The waiver of a breach of this Agreement or the failure of a party to exercise any right under this Agreement shall in no event constitute a waiver as to any other breach, whether similar or dissimilar in nature, or prevent the exercise of any right under this Agreement.
Neither party shall be responsible for any failure to perform, or delay in performing any of its obligations under this Agreement, other than payment obligations, where and to the extent that such a failure or delay results from causes outside the control of such party. Such causes shall include, without limitation, delays caused by the other party, acts of God or of the public enemy, acts of the government in its sovereign or contractual capacity, fires, floods, epidemics, quarantine restrictions, freight embargoes, strikes, civil commotion, or the like.
Section headings are for the convenience of the parties and should not be construed as part of this Agreement.
Any controversy or claim between the parties shall be settled first by negotiation between the Client’s Representative and the Company’s project manager. In the event the parties are unable to resolve the dispute in a reasonable period of time, the parties agree to elevate the dispute to their respective Presidents, Managers, or equivalent officers. If, after a reasonable period of time, the parties are still unable to resolve the dispute, the parties agree to resolve the dispute in accordance with Section 6.8.
This Agreement shall in all events and for all purposes be governed by, and construed in accordance with, the laws of the State of Rhode Island without regard to any choice of law principle that would dictate the application of the laws of another jurisdiction. Any claim or dispute arising from or related to this agreement shall be settled by mediation and, if necessary, legally binding arbitration in accordance with the Rules of Procedure for Christian Conciliation of the Institute for Christian Conciliation, a division of Peacemaker® Ministries (complete text of the Rules is available here. Judgment upon an arbitration decision may be entered in any court otherwise having jurisdiction. The parties understand that these methods shall be the sole remedy for any controversy or claim arising out of this agreement and expressly waive their right to file a lawsuit in any civil court against one another for such disputes, except to enforce an arbitration decision.EACH OF THE PARTIES HERETO HEREBY VOLUNTARILY AND IRREVOCABLY WAIVES TRIAL BY JURY IN ANY ACTION OR OTHER PROCEEDING BROUGHT IN CONNECTION WITH THIS AGREEMENT, ANY RELATED AGREEMENTS OR DOCUMENTS, OR ANY OF THE TRANSACTIONS CONTEMPLATED HEREBY OR THEREBY.
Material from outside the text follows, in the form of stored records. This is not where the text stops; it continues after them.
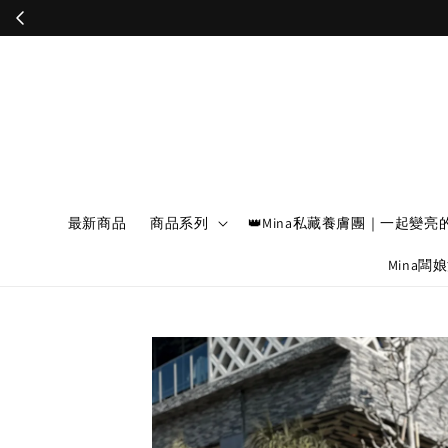
最新商品
商品系列
👑Mina私藏養膚團｜一起變亮
Mina闆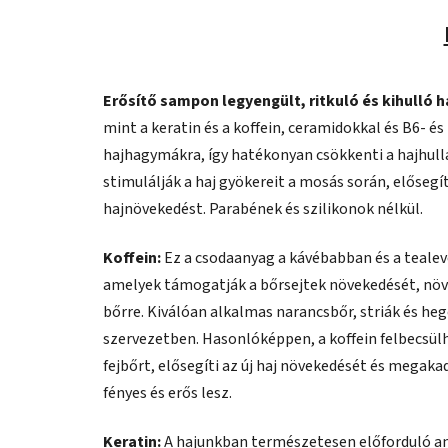
Erősítő sampon legyengült, ritkuló és kihulló h
mint a keratin és a koffein, ceramidokkal és B6- é
hajhagymákra, így hatékonyan csökkenti a hajhull
stimulálják a haj gyökereit a mosás során, elősegít
hajnövekedést. Parabének és szilikonok nélkül.
Koffein:
Ez a csodaanyag a kávébabban és a tealevé
amelyek támogatják a bőrsejtek növekedését, növe
bőrre. Kiválóan alkalmas narancsbőr, striák és hege
szervezetben. Hasonlóképpen, a koffein felbecsülh
fejbőrt, elősegíti az új haj növekedését és megaka
fényes és erős lesz.
Keratin:
A hajunkban természetesen előforduló anya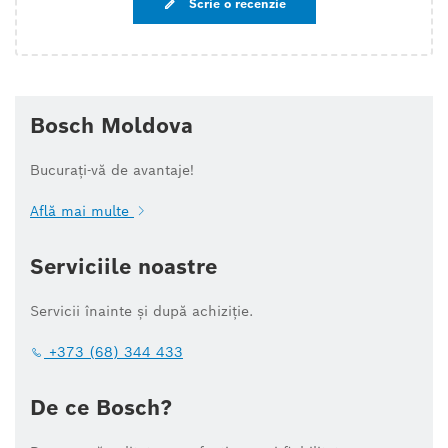
Scrie o recenzie
Bosch Moldova
Bucurați-vă de avantaje!
Află mai multe
Serviciile noastre
Servicii înainte și după achiziție.
+373 (68) 344 433
De ce Bosch?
The provisions of Sections 4, 5 and 6 and Sections 2, 3, and 4 of the Terms and Conditions shall survive the expiration or termination of this Agreement. All other provisions of this Agreement, including any Exhibits and Statements of Work hereto which by their terms or import are intended to survive such expiration or termination, shall survive.
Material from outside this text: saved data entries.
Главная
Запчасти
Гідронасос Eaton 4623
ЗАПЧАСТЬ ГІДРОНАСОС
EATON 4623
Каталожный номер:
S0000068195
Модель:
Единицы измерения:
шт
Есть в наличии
This Agreement, together with the Terms and Conditions and the most recent Statement of Work, supersedes all prior oral or written representations, communications, or agreements between the parties, and, together with any appendices, constitutes the final and entire understanding of the parties regarding the subject matter of this Agreement. Neither party has relied on any such prior oral or written representations, communications, or agreements.
This Agreement may be executed (including by facsimile or Internet-based service) by one or more of the parties on any number of separate counterparts. All of such counterparts taken together shall be deemed to constitute one and the same instrument, and (if by facsimile) each such facsimile shall have the same force and effect as if an original.